▸ **What is being asked**
Reproduce the entries below exactly, but leave the pictures out.

--- Supplied information Enclosed Below ---

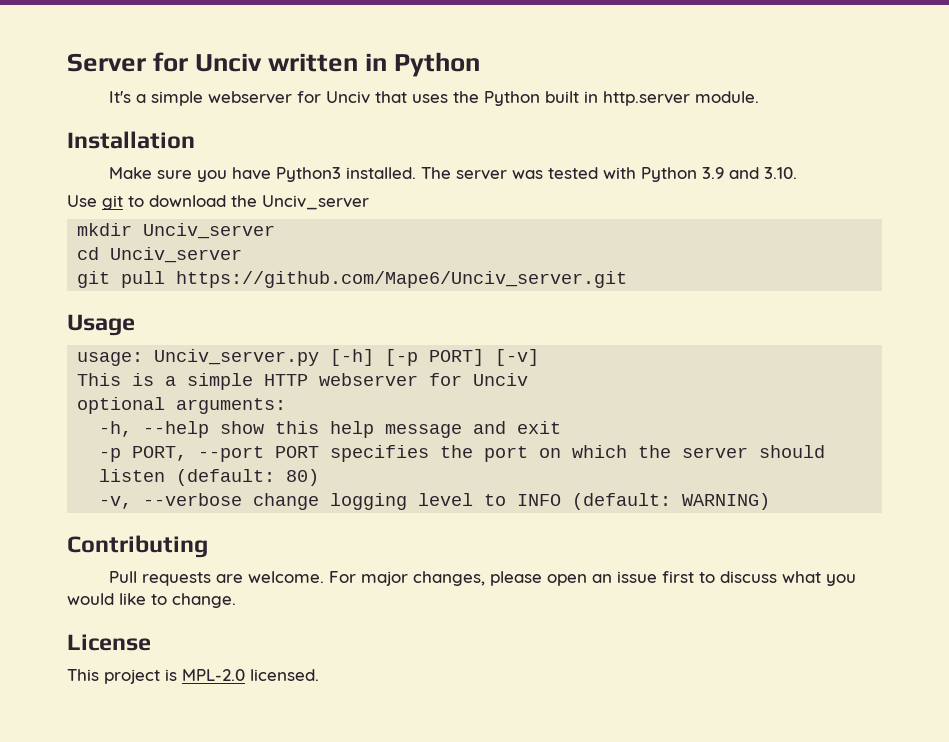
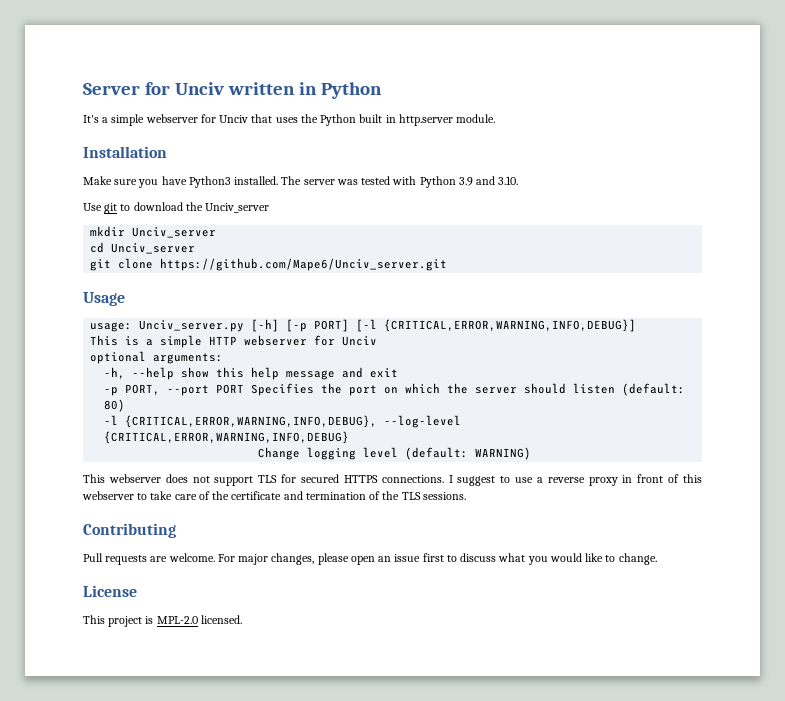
[121,271,166,288] pull -> [118,258,154,269] clone
[495,349,540,366] [-v] -> [356,319,637,332] [-l {CRITICAL,ERROR,WARNING,INFO,DEBUG}]
[330,445,430,462] specifies -> [251,383,315,396] Specifies
[99,493,771,510] -v, --verbose change logging level to INFO (default: WARNING) -> [104,415,462,428] [104,431,350,444] [258,447,532,460] [83,474,703,486] [82,491,466,500] -l {CRITICAL,ERROR,WARNING,INFO,DEBUG}, --log-level {CRITICAL,ERROR,WARNING,INFO,DEBUG} // Change logging level (default: WARNING) // This webserver does not support TLS for secured HTTPS connections. I suggest to use a reverse proxy in front of this webserver to take care of the certificate and termination of the TLS sessions.

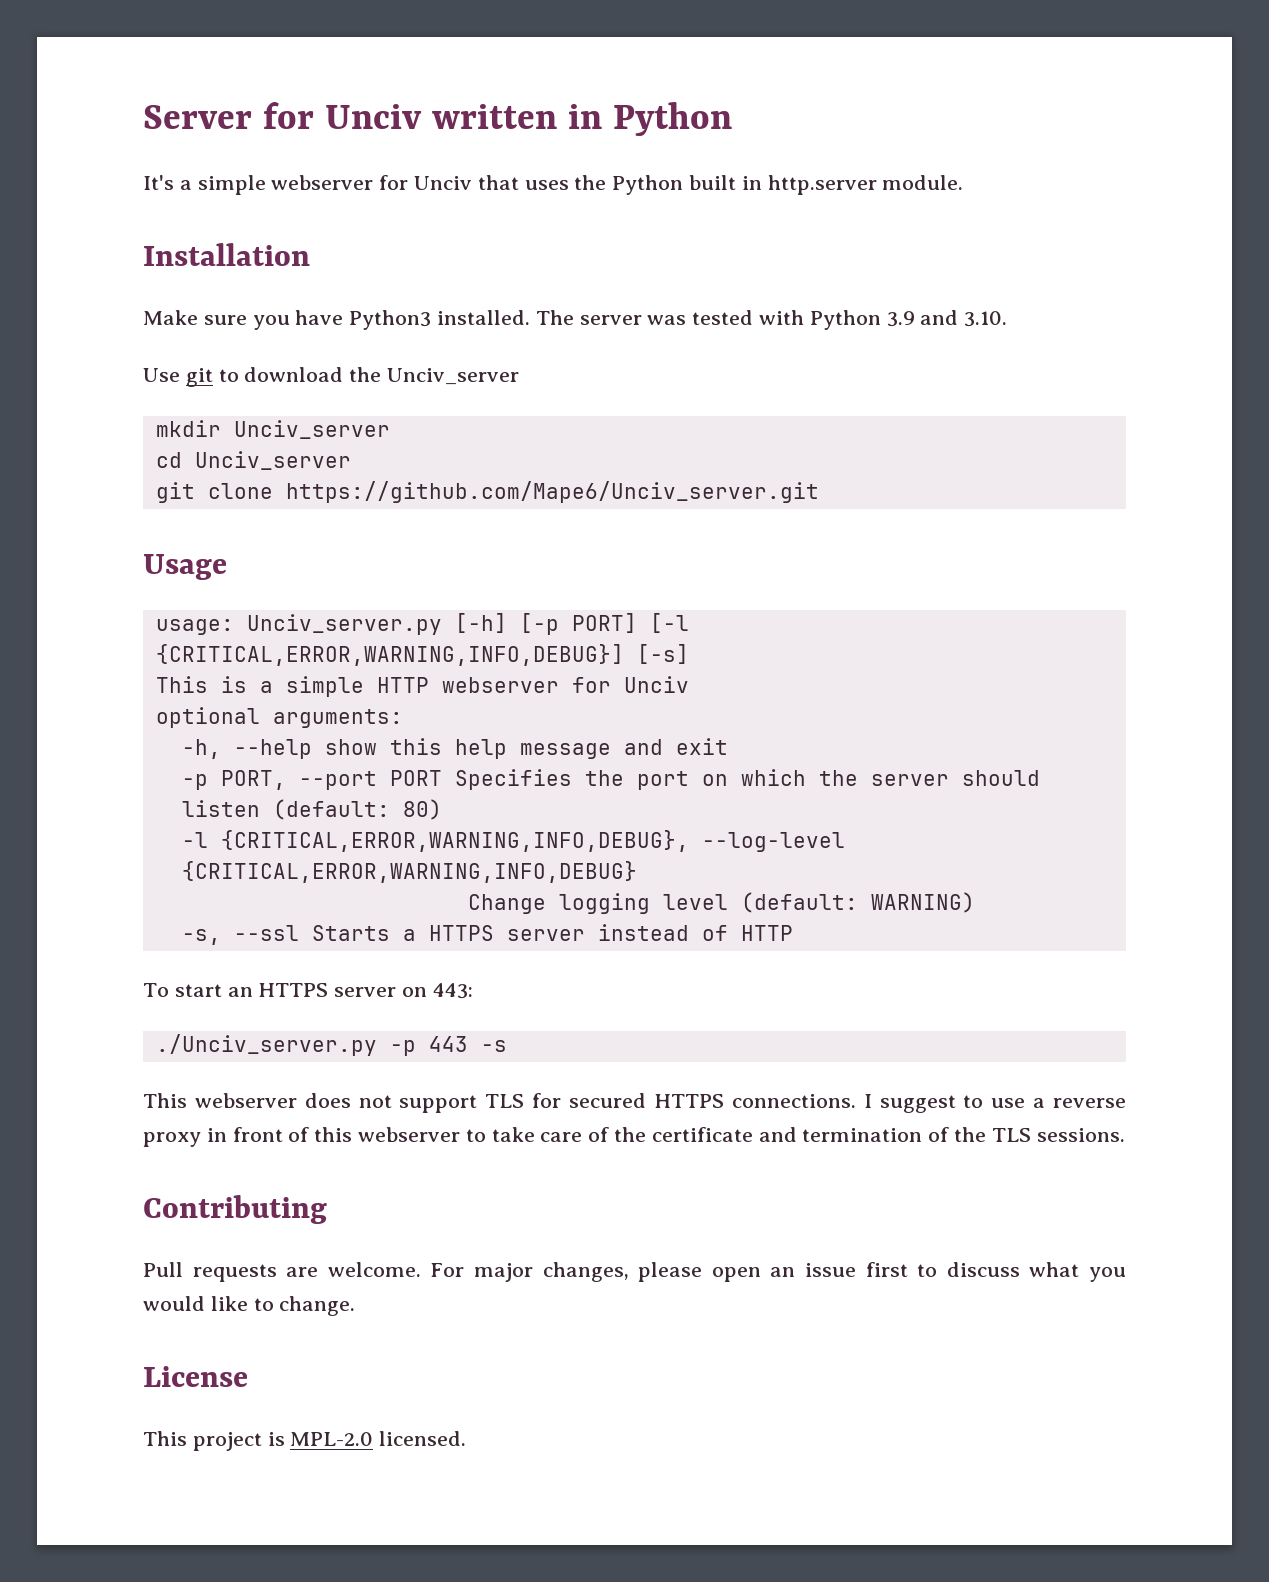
(637, 325) none -> [636,644,689,664] [-s]
(532, 453) none -> [181,924,793,945] [143,983,473,999] [155,1034,507,1056] // -s, --ssl Starts a HTTPS server instead of HTTP // To start an HTTPS server on 443: // ./Unciv_server.py -p 443 -s

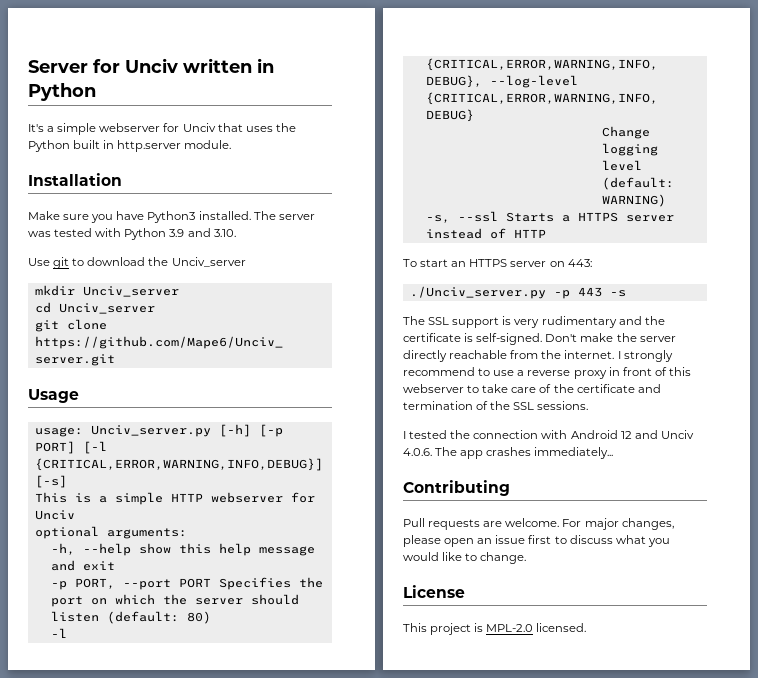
[143,1093,956,1113] This webserver does not support TLS for secured HTTPS connections. I suggest -> [403,316,665,328] [403,333,676,345] [403,350,673,362] [403,367,475,376] The SSL support is very rudimentary and the certificate is self-signed. Don't make the server directly reachable from the internet. I strongly recommend
[991,1128,1031,1142] TLS -> [513,402,535,410] SSL
(1125, 1135) none -> [403,430,694,439] [403,447,614,459] // I tested the connection with Android 12 and Unciv 4.0.6. The app crashes immediately...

--- End of Enclosed Supplied information ---

▸ **Finished exercise**
[121,271,166,288] pull -> [118,258,154,269] clone
[495,349,540,366] [-v] -> [356,319,637,332] [-l {CRITICAL,ERROR,WARNING,INFO,DEBUG}]
[330,445,430,462] specifies -> [251,383,315,396] Specifies
[99,493,771,510] -v, --verbose change logging level to INFO (default: WARNING) -> [104,415,462,428] [104,431,350,444] [258,447,532,460] [83,474,703,486] [82,491,466,500] -l {CRITICAL,ERROR,WARNING,INFO,DEBUG}, --log-level {CRITICAL,ERROR,WARNING,INFO,DEBUG} // Change logging level (default: WARNING) // This webserver does not support TLS for secured HTTPS connections. I suggest to use a reverse proxy in front of this webserver to take care of the certificate and termination of the TLS sessions.

(637, 325) none -> [636,644,689,664] [-s]
(532, 453) none -> [181,924,793,945] [143,983,473,999] [155,1034,507,1056] // -s, --ssl Starts a HTTPS server instead of HTTP // To start an HTTPS server on 443: // ./Unciv_server.py -p 443 -s

[143,1093,956,1113] This webserver does not support TLS for secured HTTPS connections. I suggest -> [403,316,665,328] [403,333,676,345] [403,350,673,362] [403,367,475,376] The SSL support is very rudimentary and the certificate is self-signed. Don't make the server directly reachable from the internet. I strongly recommend
[991,1128,1031,1142] TLS -> [513,402,535,410] SSL
(1125, 1135) none -> [403,430,694,439] [403,447,614,459] // I tested the connection with Android 12 and Unciv 4.0.6. The app crashes immediately...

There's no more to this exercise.